Most recent album out from Blume, Days Go Slowly, adds consistently to the three-EP discography as a testament to their clearly defined style. However, the trueness of one’s style can prove to be a little dangerous, especially if this specific style is so heavily influenced by another unique sounding artist.
Any slightly ‘gothically’ inclined person or avid 80s and 90s music fan will immediately point out how heavily inspired by The Cure almost every track by Blume is. It’s so impossibly hard not to notice. Almost everything, drum tempos, and beats, clean echoing guitar, synths, melancholy melodies, sound like a never-ending homage to The Cure. A few moments can be noticed to have a totally new style that doesn’t seem like it’s attached to The Cure’s hip. These moments, such as vocal intonation and effect, and the opening tune from this record “Dawn,” (which has the strangest but yet calming museum music feel to it) come and go almost too quickly for anyone to notice. The meat of the record is almost too heavily inspired by another band. This does not mean were looking at a bad piece of art; but unfortunately, there is a crucial element of novelty we are missing to be remembered as a unique artist, and I am afraid we are either experiencing Blume shoot themselves in the foot or a whole corner of life that has never even heard of The Cure and somehow has ended up as a reincarnation of the same sound.
Blume is a solo artist based in Edmonton, but what is more painful to realize is that there is a more popular band with the same name, not from Canada. Now we can all argue over band/artist names, but when trying to fight confusion, there is little to be said about choosing a name that already exists, whilst offering music that is almost identical to a whole other artist. Particularly speaking, the attention to this kind of detail remains quite essential, if one is to angle themselves to move forward in the music industry. This idea falls apart if the intention of a musical project is purely to have fun with no specific goal in mind, but this tends to become a finicky scenario for everyone else involved. Lacking drive and intention is a complicated thing to deal with because most humans feel this as an innate necessity in the meaning of life.

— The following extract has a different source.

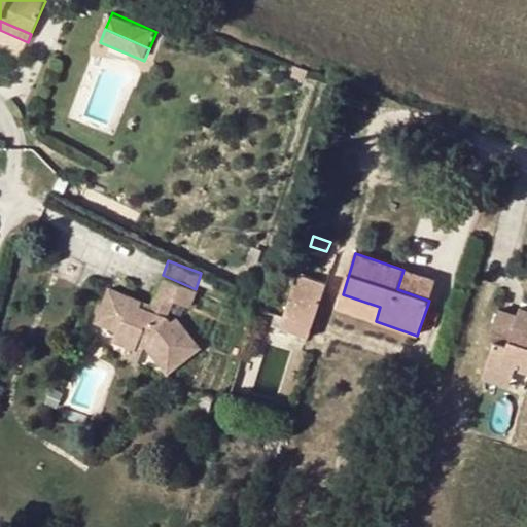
[(403,270),(397,289),(429,301),(435,281),(403,270)]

I would like to think that even with so much influence, and such strong feelings that probably every musical artist has lived through, we can strive to bring our own selves to the table. Our own psyches have so much to offer, why cover it up with things that already have made their place in the universe? It seems as if the lines between worth-while actions, and doing something because you have to do something have become blurred in the pursuit of what could have been something much more soul-opening.